On Sunday March 6, we migrated Stripe’s largest JavaScript codebase (powering the Stripe Dashboard) from Flow to TypeScript. In a single pull request, we converted more than 3.7 million lines of code. The next day, hundreds of engineers came in to start writing TypeScript for their projects.

Seriously unreal. I remember a short time ago laughing at the idea of typescript ever landing at Stripe, and then I woke up Christmas Monday morning and it was here.
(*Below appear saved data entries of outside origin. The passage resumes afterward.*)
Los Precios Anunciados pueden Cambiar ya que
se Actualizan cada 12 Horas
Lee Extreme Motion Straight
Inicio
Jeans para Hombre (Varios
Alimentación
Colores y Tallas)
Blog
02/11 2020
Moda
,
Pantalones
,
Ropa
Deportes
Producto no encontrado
TypeScript is the de facto standard for JavaScript type checking, and our engineers have been overjoyed by this migration. We’re sharing our TypeScript conversion tool on GitHub to help others perform similar migrations.

Stripe has built large-scale frontend applications since 2012, including stripe.com, Stripe JS, and the Stripe Dashboard. As our company grew, we increased the quality and reliability of our products by type checking our JS code. In 2016, we were an early adopter of Flow, an optional type system for JavaScript developed at Meta (then Facebook). Since then, Flow has provided type safety for the majority of our frontend applications.

However, engineers had trouble working with Flow. The type checker’s memory usage would lock up laptops, and the in-editor integration was frequently slow and unreliable. Meanwhile TypeScript, an alternative type system developed at Microsoft, exploded in popularity thanks to its tooling and robust community. TypeScript availability became a top request among engineers at Stripe.